Edremit Tarihi, Çamlıbel, Tahtakuşlar kitaplarını yazdım. Sonra da Sarıkız’ı… Efsanelerin gerçeğe uyduğunu fark ettim.
Zamanı bir nehir olarak kabul edersek bu yayınlar da üzerinde yüzen bir kütük.
Süreç hızlı gelişmiş görünse de 25’i yılı aşkın bir yazma, araştırma ve birikim geçmişi var kitaplarınızın… Bu uzun dönemi nasıl değerlendiriyorsunuz bugünden bakınca?
Ben lokal olarak Edremit merkezli, genel olarak da küresel düşünmeye çalışıyorum. Tüm dünyayı kapsamalı yerel bakarken küresel. Suya taşı attığında nasıl dalga dalga yayılıyorsa Edremit’ten yayılanın da dünyaya açılmasını istiyorum.
Edremit’in bütün köylerini tarihini yazmak gibi bir hedefim var. 3’ncü köyü yazdım, 4’ncü köy çıkmak üzere.
Belgeye ulaşmak lazım, belgeye bakmak lazım. Son dönemdeki çalışmalarda önceki dönemlerin bilgileri var.
Sırasıyla sormak istiyorum: Her kitabın bir adı soyadı cinsiyeti ve kimliği olur tıpkı yeni doğan büyüyen doğan çocuklar gibi. Önce Tahtakuşlar kitabınızla başlayalım. Bu yetişkin çocuğu kitapta anlatamadığınız yazamadığınız düşünce ve ifadelerle -tabii ki kitap yazma yöntemi sebebiyle- bize lütfen izah edin?
Tahtakuşlar benim köyüm. Bunu kuran da benim dedem. Rahmetli babamdan dedemin köyü nasıl kurduğunu duyuyordum. Bunları anlatırken ailenin tarihini de anlatıyordu. Sonraki yıllarda aile merkezli olarak bir önceki neslimizi de kaleme aldım. Yayınlanır mı? Kimse okumaz o ayrı.
Bireylerin yaptıklarını toplumlara mal etmemek gerektiğinden yola çıkarak bir gün köyde bir madalya buldum. Madalya ile birlikte bazı yanlışlıklar gördüm, giderilmesi gerek diye düşündüm, oturdum yazdım. Dedemden kalan bir sandık dolusu eski yazıyla yazılmış bilgi var. Resmi evraklar da dâhil. Belge, bilgi bende olunca muhtara gidip köyün karar defterlerini isteyip yazdım. Fotokopilerini de belge kapsamında alıp kitaba koydum.

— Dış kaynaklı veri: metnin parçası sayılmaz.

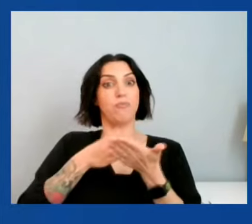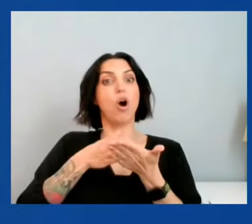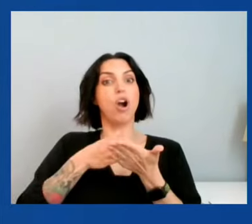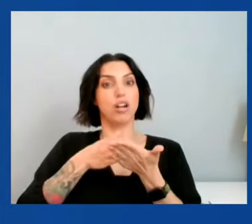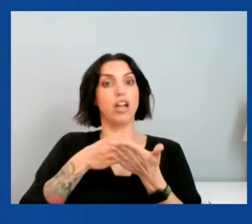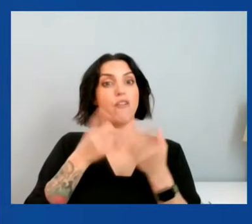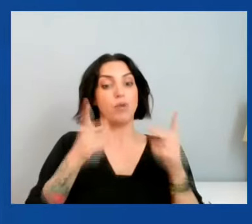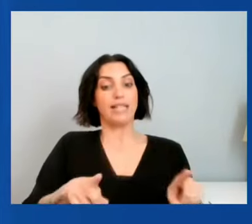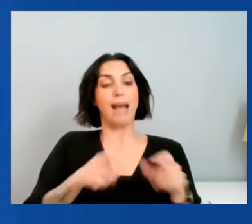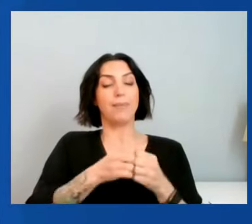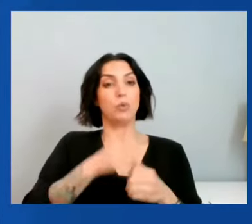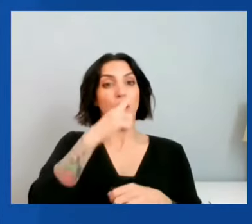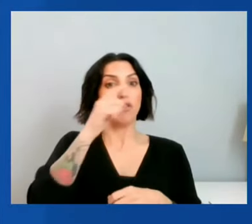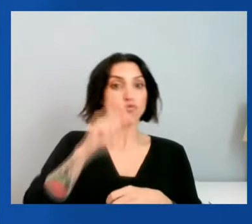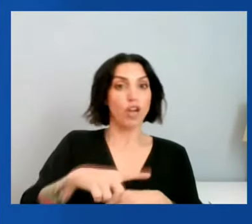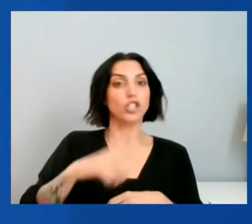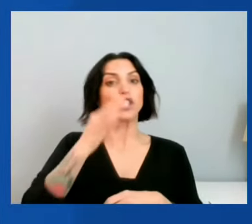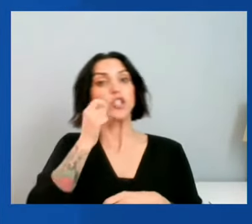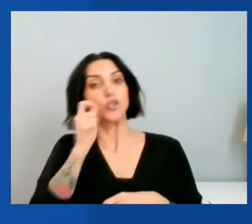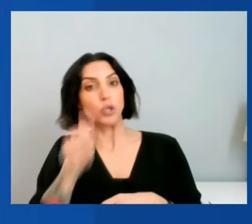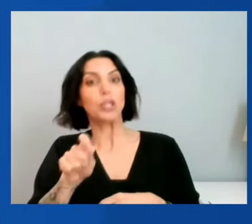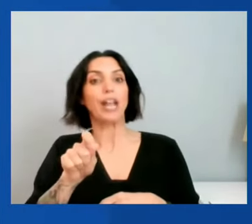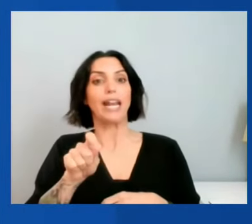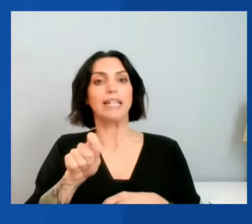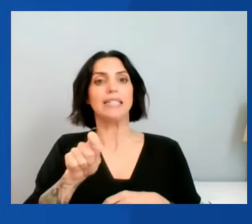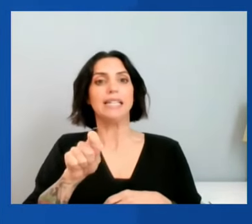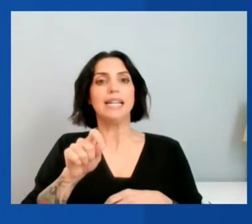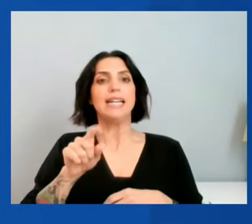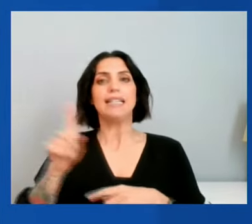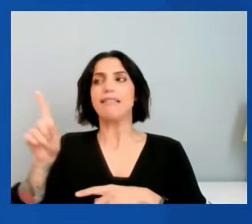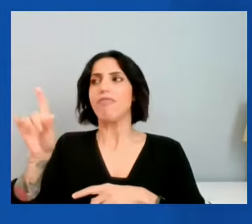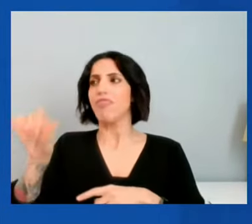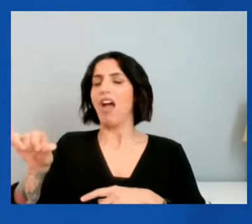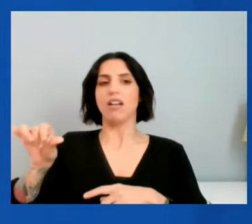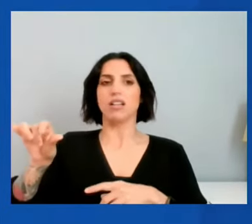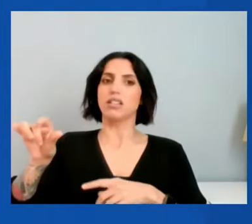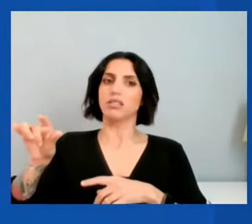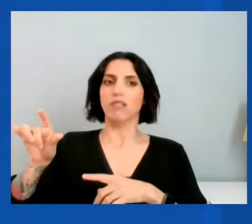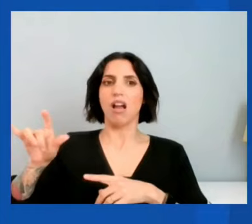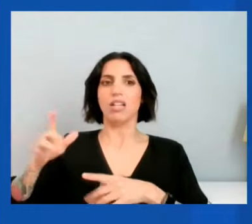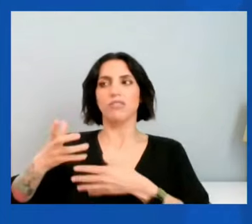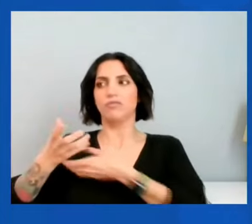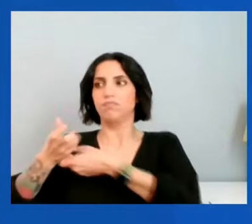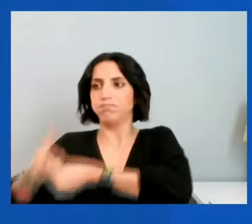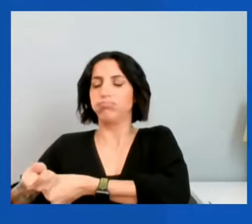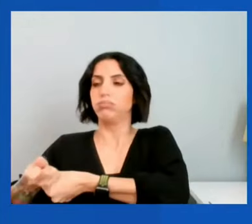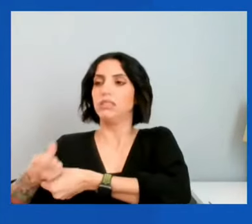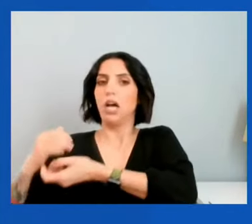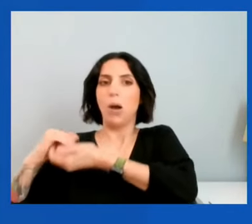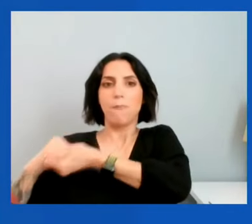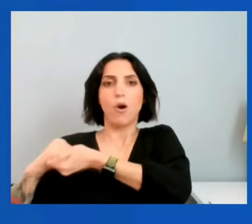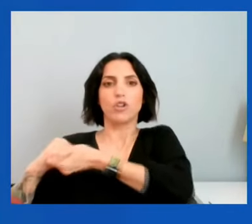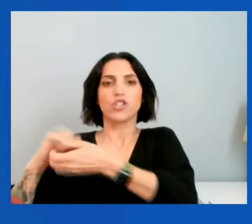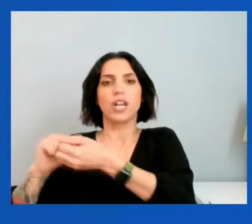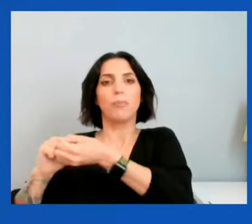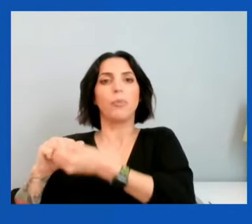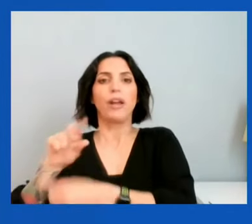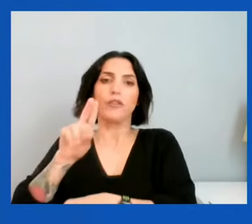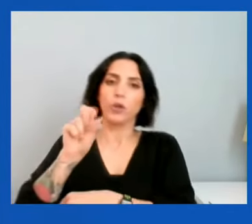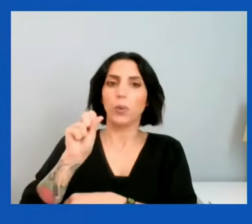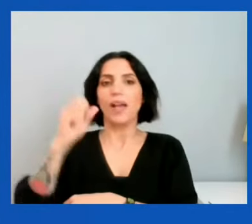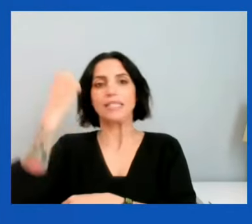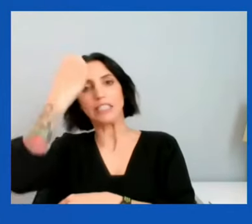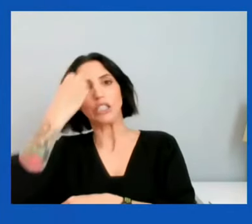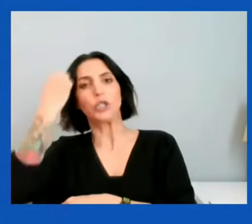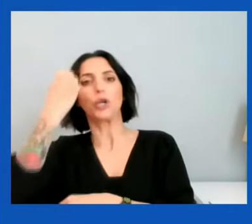Russia and Ukraine is the deepening partnership that you're seeing between the United States and Europe on this wide array of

Her nerede insan varsa orada yaşanmış bir tarih vardır, yeter ki biz onu bulalım ve genel tarih içine koyalım.
Edremit Tarihi denizinden çağlayan eski derin bir akarsuya Tahtakuşlar’la kavuşan tarih yolunuz birden “Bak Hele” kavşağı çıkıyor önümüze ve bu da çocuktan öte tüm arayan ve düşünen çocukların gittiği bir okul gibi adeta…
Bu tür çalışmaları yaparken bazı etkinliklere katıldım. 2000 yılında katıldığım uluslararası bir sempozyumda Kazdağı’nın adını aldığı kazın tüm dünyadaki etkilerinden bahsettim. Öğretmenliğe başladığımdan beri felsefeye de ilgim vardı fakat felsefe okumadım.
Şu an okuyorsunuz…
Evet ama bana bir şey kazandıracağını sanmıyorum.
Belki doktora yaparsınız…
Akademiden ziyade amatör olarak ilgileniyorum, amatör ruhu kaybetmek istemiyorum. Kendimi yılkı atı gibi görüyorum. Okullar bir hara gibi bence. Bayırda koşamıyorsun. Bundan dolayı kendimi özgür hissettiğim mecrada amatör olarak görüyorum. Yılkı atında sınır yok.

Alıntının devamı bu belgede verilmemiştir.